Stevens-Johnson Syndrome and Its Manifestation in Oral Cavity


Authors: J. Vokurka 1;  Fassmann. A. 1;  S. Zgažarová 2;  P. Augustín 1;  L. Izakovičová Hollá 1,3;  J. Vaněk 1
Authors‘ workplace: Stomatologická klinika LF MU a FN u sv. Anny, Brno, 21. dermatovenerologická klinika LF MU a FN u sv. Anny, Brno, 3Ústav patologické fyziologie LF MU, Brno 1
Published in: Česká stomatologie / Praktické zubní lékařství, ročník 110, 2010, 3, s. 39-44
Category: Case Report

Overview

Stevens-Johnson syndrome (SJS) is a disease with typical dermal and mucosal manifestations. The etiology is multifactorial. The characteristic skin manifestation is the occurrence of brick-red stains or papular dermatitis with central decrease, sc. iris form. In the efflorescence center blebs are formed. The mucosa of oral cavity displays planar erosions which originate from ripping off the blebs by mastication movements.

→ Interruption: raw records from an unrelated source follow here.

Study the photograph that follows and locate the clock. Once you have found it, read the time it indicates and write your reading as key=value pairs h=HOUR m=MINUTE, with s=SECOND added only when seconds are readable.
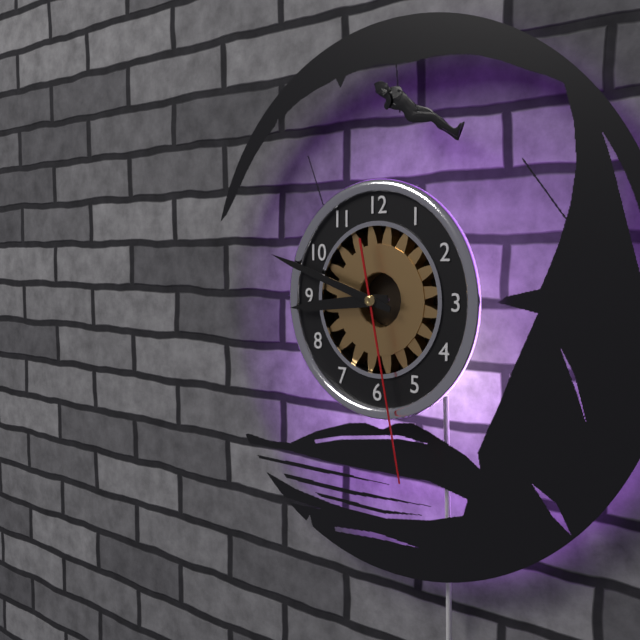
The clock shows h=8 m=48 s=28
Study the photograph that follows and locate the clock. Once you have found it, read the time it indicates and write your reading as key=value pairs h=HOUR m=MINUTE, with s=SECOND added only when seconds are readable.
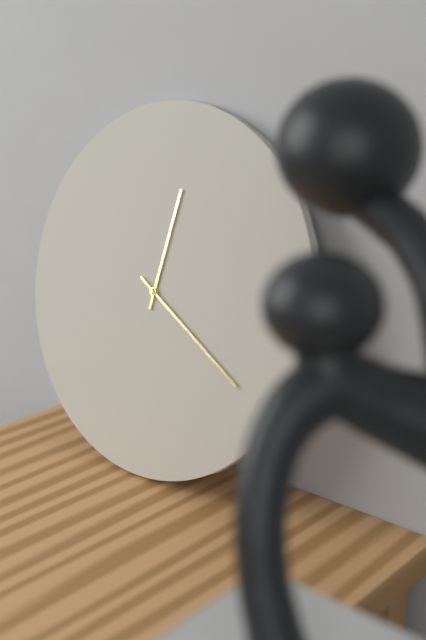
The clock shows h=12 m=20
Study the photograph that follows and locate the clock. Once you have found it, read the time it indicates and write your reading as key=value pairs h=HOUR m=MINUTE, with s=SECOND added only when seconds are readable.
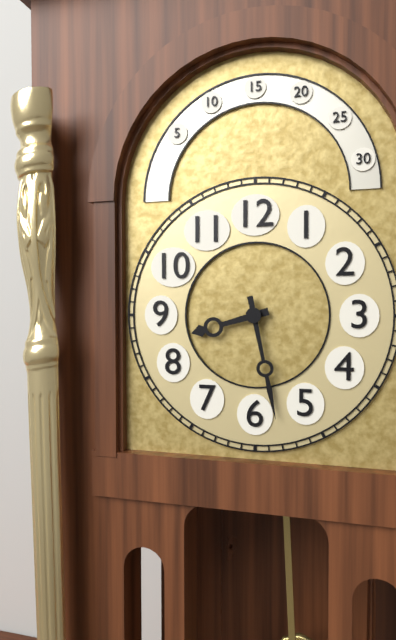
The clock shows h=8 m=28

At the periodontology ward of Stomatology Clinic Medical Faculty MU and FNBUSA in Brno the authors examined a nineteen-year patients with hemorrhagic crusts on the lips and erosions with exudation and fibrin cover, which occurred on the buccal mucosa. The tongue became swollen with edema with intensified white coating and later impressions of teeth. The patient suffered form increased salivation and pains during food intake and impossibility to maintain oral hygiene, being weakened and dehydrated. Two days later skin efflorescence occurred in the area of knees, loins and glans penis. The manifestations in oral cavity were treated at the periodontology ward and the patient was sent to hospitalization at the 1st Dermatovenerology Clinic Medical Faculty MU and FNBUSA in Brno.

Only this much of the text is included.